Au cours d'une autre séance, le Dr Benhaiem demande à Mme G de décrire ce qu'elle ressent vis-à-vis de la zone périnéale en souffrance. Celle-ci répond qu'elle «se sent agressive envers ce problème qui lui gâche la vie». Se souvenant qu'elle est enseignante, le médecin cherche à lui faire comprendre qu'une telle attitude peut aggraver ses symptômes. Comment agit-elle lorsqu'un élève qui pourrait fournir un bon travail ne le fait pas et perturbe la classe ? Elle «le met dehors». Le Dr Benhaiem lui demande alors si elle ne recourt qu'à ce type de méthodes dans l'enseignement. Une question censée lui faire prendre conscience que ce n'est pas en étant agressive vis-à-vis de sa souffrance, ni en cherchant à tout prix à l'écarter, qu'elle y arrivera. Mme G répond qu' «elle peut aussi parler avec l'enfant perturbateur, lui expliquer ce qui ne va pas et recevoir ses parents». Elle «vient précisément de trouver le traitement efficace pour atténuer ses douleurs: changer d'attitude».
Le médecin demande à sa patiente comment elle s'occupe de sa fille de 8 mois.
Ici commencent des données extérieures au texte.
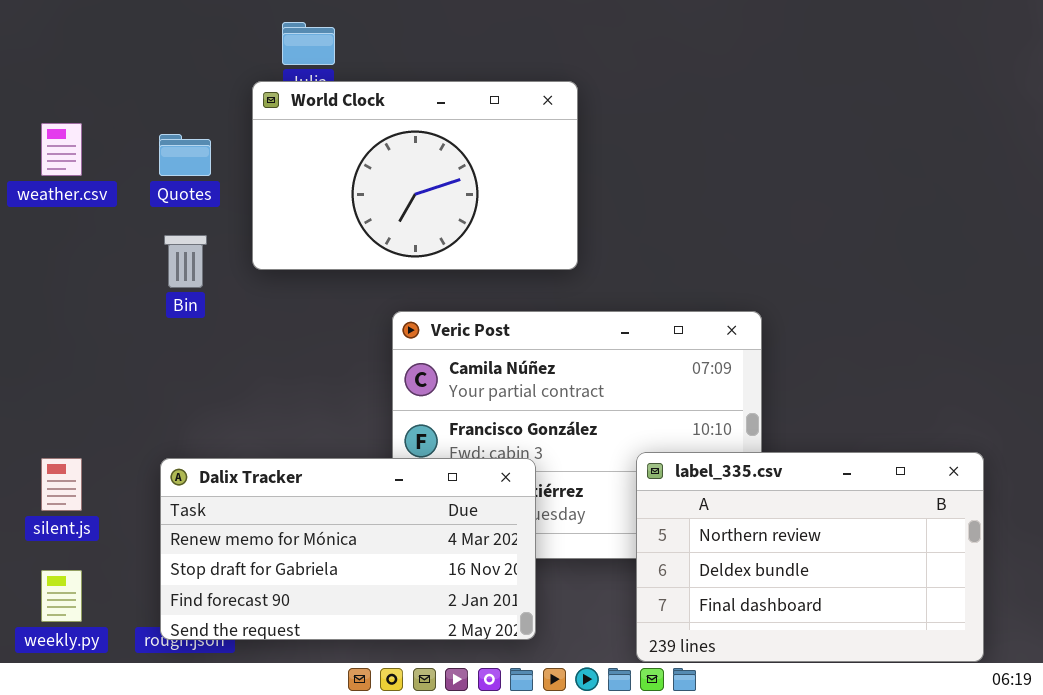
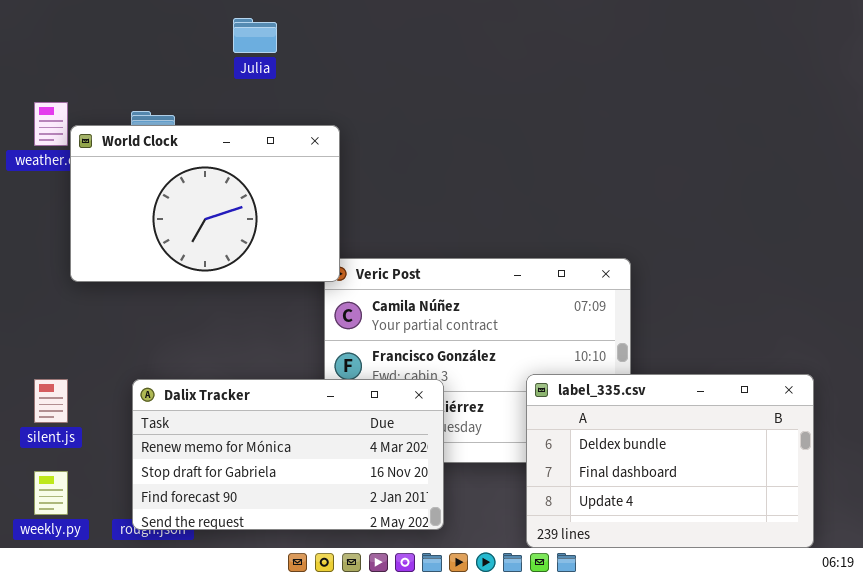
World Clock: [252,81,578,270] -> [70,125,340,282], moved
label_335.csv: [636,452,984,662] -> [526,374,814,548], scrolled down 1 row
Réponse : «Avec tendresse et douceur.» Depuis cette séance, raconte le Dr Benhaiem, «quand MmeG a mal au niveau du périnée, elle repense souvent à sa relation avec sa petite fille. Elle lâche alors le conflit, la tension et la colère qu'elle ressent vis-à-vis de ses douleurs. Et celles-ci s'atténuent. L'hypnose a servi à rétablir un lien entre une attitude et le ressenti d'une douleur. Ce que propose l'hypnose n'est pas simple, ni magique. Aujourd'hui, globalement, MmeG va mieux. Je la revois de temps en temps.»
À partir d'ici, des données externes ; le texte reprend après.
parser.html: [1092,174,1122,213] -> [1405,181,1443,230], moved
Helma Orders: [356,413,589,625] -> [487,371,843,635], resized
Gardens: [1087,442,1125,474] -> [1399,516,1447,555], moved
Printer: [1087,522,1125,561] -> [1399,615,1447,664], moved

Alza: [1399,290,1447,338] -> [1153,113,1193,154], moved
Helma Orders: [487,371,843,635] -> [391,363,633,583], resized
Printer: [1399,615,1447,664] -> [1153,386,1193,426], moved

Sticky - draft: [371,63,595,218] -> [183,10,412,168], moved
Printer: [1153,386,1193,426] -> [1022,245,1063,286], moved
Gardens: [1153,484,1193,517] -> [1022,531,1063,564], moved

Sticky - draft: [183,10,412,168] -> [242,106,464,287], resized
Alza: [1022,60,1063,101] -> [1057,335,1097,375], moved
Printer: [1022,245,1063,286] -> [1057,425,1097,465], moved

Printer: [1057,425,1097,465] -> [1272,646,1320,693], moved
Une démarche inspirée par le patient
Approche permettant une prise en charge globale, l'hypnose peut apporter une réponse thérapeutique aux patients souffrant de douleurs chroniques, mais aussi de troubles fonctionnels digestifs et psychiatriques, explique le Dr Benhaiem. Cette approche peut également permettre de soulager la peur, le stress. Elle se révèle utile en gynécologie, en cancérologie et en soins palliatifs. Pas question cependant d'opposer science médicale et médecine holistique (hypnose, par exemple), «d'affirmer que l'une est supérieure à l'autre. Il est possible et même recommandé de passer de l'une à l'autre pour optimiser le soin. Mais elles sont distinctes: leurs démarches sont radicalement différentes».
«La raison, la logique et les chiffres ne sont pas toujours suffisants pour se confronter aux problèmes médicaux. Il y a une place pour une autre approche, insiste le médecin. Avec l'hypnose, les règles sont toujours à expliciter et à réexpliciter. D'où l'obligation pour le thérapeute d'une invention permanente toujours inspirée par son patient. L'hypnose bouleverse les règles traditionnelles de la consultation.»